The package of measures includes a reduction in interest rates in a series of funding tools and the mandatory banks’ reserves
A wide package of measures aimed at giving a new impetus to the Chinese economy in view of critical trade talks with the US has been announced by the Xi Jing government, with the ultimate goal of boosting Beijing’s negotiating position.
In particular, China has made wide interest rate cuts and a decrease in the amount of reserves that Chinese banks are obliged to maintain in an effort to “breathe” the Chinese economy that has “swallowed” the second trade war with the US, as Bloomberg reports.
The People’s Bank of China reduced the interest rate on seven -day reverse reproaches (RRR) to 1.4% from 1.5%, as the Chinese Central Bank Commander Pan Pagsedng has announced on Wednesday.
The Chinese central banker also announced that the amount of the required reserves that the country’s financial institutions must be held by 0.5%will be reduced.
Pan made the announcements a few hours after China revealed that the first commercial talks of its officials with Donald Trump’s government representatives, after imposing 145% duties on most Chinese goods, will take place on the weekend.
The Commander of the Laiki Bank of China made the announcement of the measures with the chairman of the Chinese Securities and Exchange Commission, Win King, and the head of the National Financial Institutions, Lee Junze, giving a picture of the coordinator.
“The abusive use of US duties has seriously disturbed the global economic and commercial order of things,” said the chairman of the Chinese Securities and Exchange Commission, adding: “The production and operation of listed companies has been inevitably or indirectly influenced.”
The above measures are included in a package of a total of 10 interventions announced by Pan which also includes interest rates reductions in a series of refinancing and loans.

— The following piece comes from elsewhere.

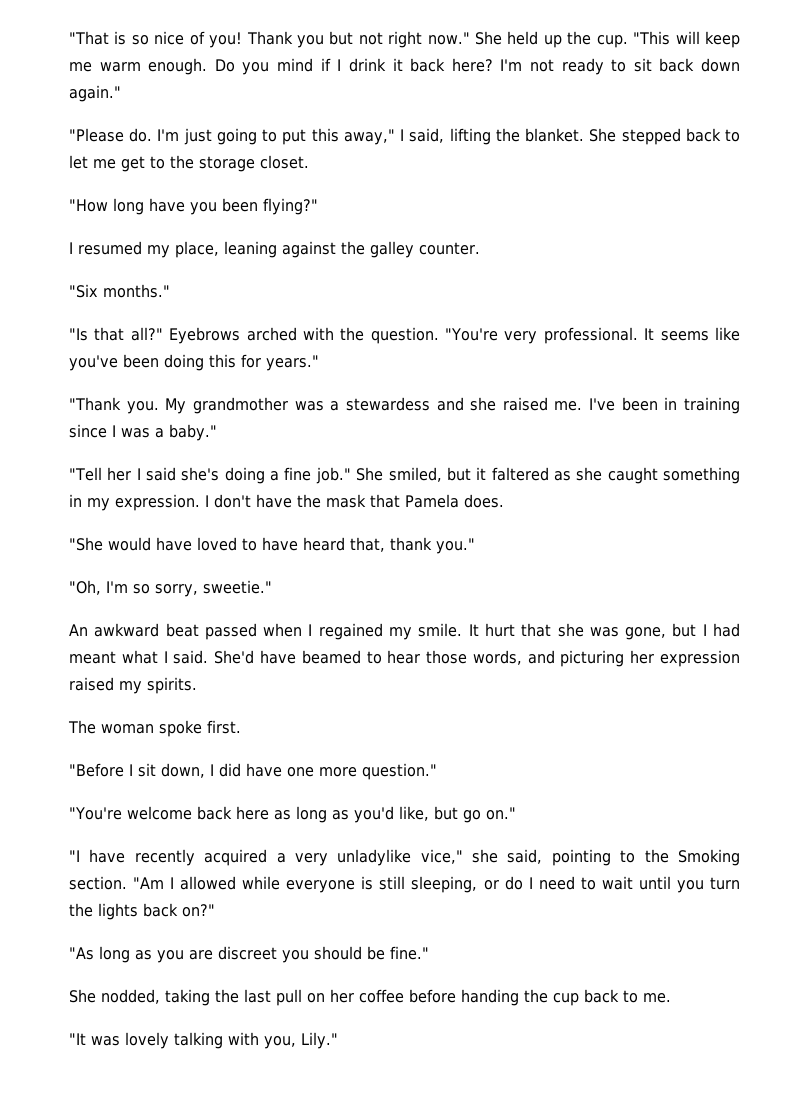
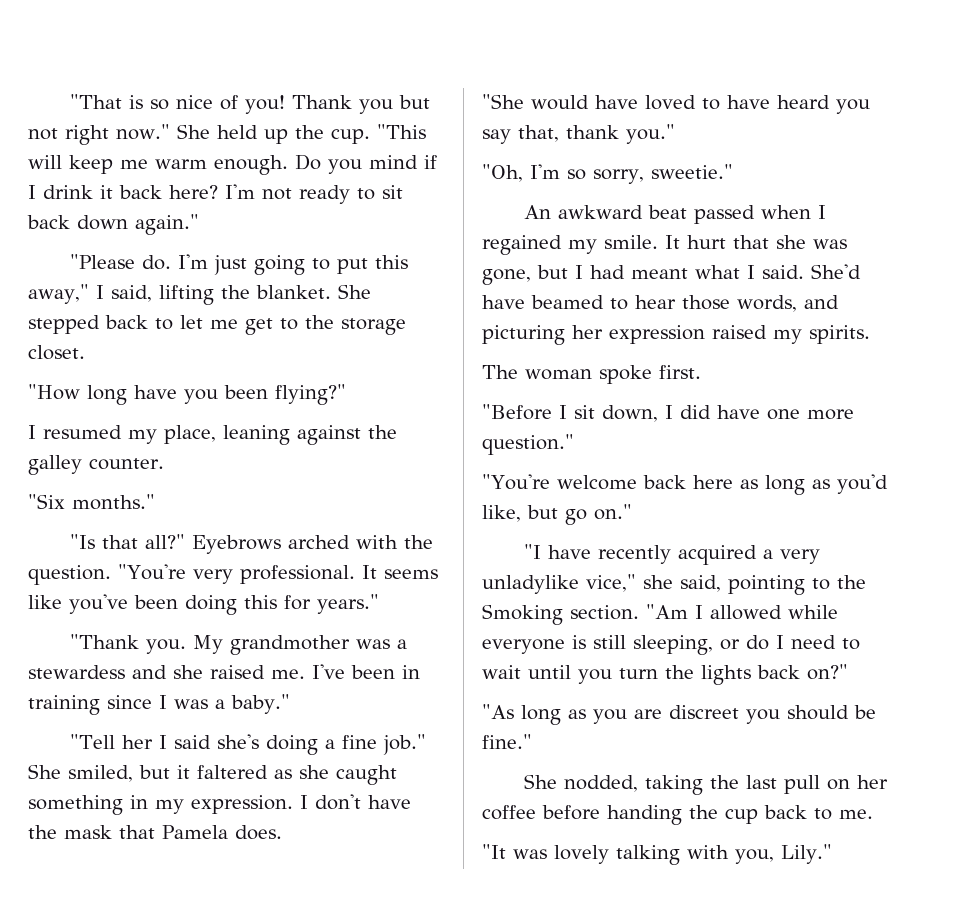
(345, 544) none -> [836,99,870,114] [482,129,511,144] you say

As Pan pointed out, only a decrease in the amount of mandatory reserves for banks will release a long -term liquidity of about 1 trillion. Wan ($ 139 billion).
The reduction in weekly reverse repo interest rates will come into force on Thursday, with reduced reserves in force a week later, according to two separate announcements by the Chinese Popular Bank.
Among the measures announced by the President of the Central Bank of China are also:
– The resolution of the compulsory reserves for car funding companies and leasing companies from 5% previously.
– The decrease of 0.25% of interest rates for structural refinancing tools of commercial banks and pawn supplementary loans.
– The decrease of 0.25% of the borrowing rate from the Housing Welfare Fund.
– The increase in quota for technology refinance loans by $ 300 billion to $ 800 billion to boost the upgrading of equipment.
– The creation of a refinance tool for the consumption and care of the elderly of 500 billion yuan.
– The subsidy through the refinancing tool for agriculture, small and medium -sized enterprises will expand by 300 billion yuan.
– The merger of two equity support tools for a total quota of $ 800 billion.
– The creation of a debt risk distribution tool, which will allow the Central Bank of China to provide low cost refinancing funds to encourage purchases of technology bond markets.
The commander of the Laiki Bank of China reiterated that the “moderate relaxation” of monetary policy would translate into abundant liquidity and ensure that the business be funded at a relatively low cost.